#### LISTING
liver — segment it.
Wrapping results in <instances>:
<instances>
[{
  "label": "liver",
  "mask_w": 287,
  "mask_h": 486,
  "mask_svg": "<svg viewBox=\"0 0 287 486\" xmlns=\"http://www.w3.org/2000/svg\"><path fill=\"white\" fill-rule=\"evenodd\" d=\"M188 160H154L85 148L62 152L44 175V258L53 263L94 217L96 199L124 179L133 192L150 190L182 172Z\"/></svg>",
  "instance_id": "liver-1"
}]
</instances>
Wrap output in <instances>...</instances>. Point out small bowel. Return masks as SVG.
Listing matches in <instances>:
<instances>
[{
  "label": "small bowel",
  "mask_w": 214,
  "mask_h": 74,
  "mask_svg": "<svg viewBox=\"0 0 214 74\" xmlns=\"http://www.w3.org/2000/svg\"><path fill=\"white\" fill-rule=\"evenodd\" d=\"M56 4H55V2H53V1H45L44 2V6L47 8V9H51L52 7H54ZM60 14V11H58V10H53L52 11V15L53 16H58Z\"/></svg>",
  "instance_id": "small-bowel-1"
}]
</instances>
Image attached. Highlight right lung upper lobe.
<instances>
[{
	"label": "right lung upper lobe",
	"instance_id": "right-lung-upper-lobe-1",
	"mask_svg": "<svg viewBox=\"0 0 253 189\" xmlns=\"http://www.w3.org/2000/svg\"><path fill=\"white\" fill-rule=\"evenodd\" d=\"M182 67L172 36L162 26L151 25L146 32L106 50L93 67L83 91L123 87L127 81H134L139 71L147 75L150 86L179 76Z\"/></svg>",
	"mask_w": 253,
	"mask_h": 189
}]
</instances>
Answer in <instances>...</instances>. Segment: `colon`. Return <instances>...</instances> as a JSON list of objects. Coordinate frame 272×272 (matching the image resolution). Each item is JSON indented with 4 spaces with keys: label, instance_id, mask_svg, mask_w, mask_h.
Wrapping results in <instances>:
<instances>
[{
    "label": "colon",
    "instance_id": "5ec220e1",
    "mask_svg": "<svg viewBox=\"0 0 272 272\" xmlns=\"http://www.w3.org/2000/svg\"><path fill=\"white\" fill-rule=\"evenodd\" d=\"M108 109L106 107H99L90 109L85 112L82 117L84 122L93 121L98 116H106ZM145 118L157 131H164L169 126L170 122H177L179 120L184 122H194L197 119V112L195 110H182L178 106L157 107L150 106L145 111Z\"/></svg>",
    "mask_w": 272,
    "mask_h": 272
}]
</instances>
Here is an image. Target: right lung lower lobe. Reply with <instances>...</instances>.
########
[GIVEN PROBLEM]
Echo these lines back word for word.

[CORRECT RESPONSE]
liver — segment it.
Wrapping results in <instances>:
<instances>
[{
  "label": "liver",
  "mask_w": 287,
  "mask_h": 486,
  "mask_svg": "<svg viewBox=\"0 0 287 486\" xmlns=\"http://www.w3.org/2000/svg\"><path fill=\"white\" fill-rule=\"evenodd\" d=\"M188 160H154L85 148L62 152L44 175V258L53 263L94 217L96 199L124 179L133 192L150 190L182 172Z\"/></svg>",
  "instance_id": "liver-1"
}]
</instances>
Wrap output in <instances>...</instances>. Point out small bowel. Return masks as SVG.
Listing matches in <instances>:
<instances>
[{
  "label": "small bowel",
  "mask_w": 214,
  "mask_h": 74,
  "mask_svg": "<svg viewBox=\"0 0 214 74\" xmlns=\"http://www.w3.org/2000/svg\"><path fill=\"white\" fill-rule=\"evenodd\" d=\"M56 4H55V2H53V1H45L44 2V6L47 8V9H51L52 7H54ZM60 14V11H58V10H53L52 11V15L53 16H58Z\"/></svg>",
  "instance_id": "small-bowel-1"
}]
</instances>
Image attached. Highlight right lung upper lobe.
<instances>
[{
	"label": "right lung upper lobe",
	"instance_id": "right-lung-upper-lobe-1",
	"mask_svg": "<svg viewBox=\"0 0 253 189\" xmlns=\"http://www.w3.org/2000/svg\"><path fill=\"white\" fill-rule=\"evenodd\" d=\"M182 67L172 36L162 26L151 25L146 32L106 50L93 67L83 91L123 87L127 81H134L139 71L147 75L150 86L179 76Z\"/></svg>",
	"mask_w": 253,
	"mask_h": 189
}]
</instances>
Answer in <instances>...</instances>. Segment: `colon`. Return <instances>...</instances> as a JSON list of objects. Coordinate frame 272×272 (matching the image resolution). Each item is JSON indented with 4 spaces with keys: label, instance_id, mask_svg, mask_w, mask_h.
Wrapping results in <instances>:
<instances>
[{
    "label": "colon",
    "instance_id": "5ec220e1",
    "mask_svg": "<svg viewBox=\"0 0 272 272\" xmlns=\"http://www.w3.org/2000/svg\"><path fill=\"white\" fill-rule=\"evenodd\" d=\"M108 109L106 107H99L90 109L85 112L82 117L84 122L93 121L98 116H106ZM145 118L157 131H164L169 126L170 122H177L179 120L184 122H194L197 119V112L195 110H182L178 106L157 107L150 106L145 111Z\"/></svg>",
    "mask_w": 272,
    "mask_h": 272
}]
</instances>
Here is an image. Target: right lung lower lobe. Reply with <instances>...</instances>.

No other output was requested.